Andes: A GPU Task Scheduling Framework
Abstract
GPU programming today follows a host-centric model: the CPU orchestrates every kernel launch, acting as a scheduler that must synchronize with the device between stages. This model works well for regular, bulk-synchronous workloads, but breaks down for algorithms with irregular or data-dependent parallelism — graph traversal, adaptive mesh refinement, iterative solvers, and producer-consumer pipelines — where the amount of work at each stage is unknown ahead of time and host round-trips become a bottleneck.
We introduce Andes, a GPU task scheduling framework that eliminates the CPU from the execution loop entirely. Andes exposes a composable, type-safe dataflow API — built around primitives such as transform, filter, reduce, for_each, and subflow — which programmers use to express task graphs as functional pipelines. Once submitted, the entire execution proceeds on the device through a round-based persistent executor that uses CUDA Dynamic Parallelism (CDP2) with tail-launch semantics: each scheduling round launches the next from within the GPU itself, with no host involvement.

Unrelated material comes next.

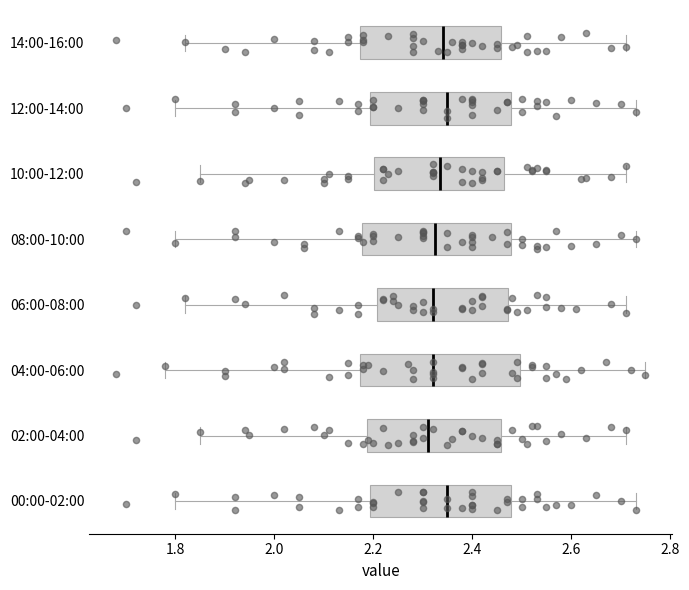

Where is the left edge of the box for 10:00-12:00 on the x-axis? The values are not printed on the chart, so give them approximately, as read against the axis.

2.20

A central contribution of Andes is automatic kernel fusion. Adjacent fusable operations in a pipeline — sequences of transforms and filters — are detected at compile time and merged into a single kernel, eliminating redundant passes over global memory without any programmer annotation. Task scheduling is managed by three rotating MultiQueue instances that organize work by thread requirements, while a dedicated holder queue defers tasks awaiting asynchronous DeviceFuture results. Andes integrates with the Gallatin GPU memory manager to support dynamic task spawning with low-overhead device-side allocation throughout execution.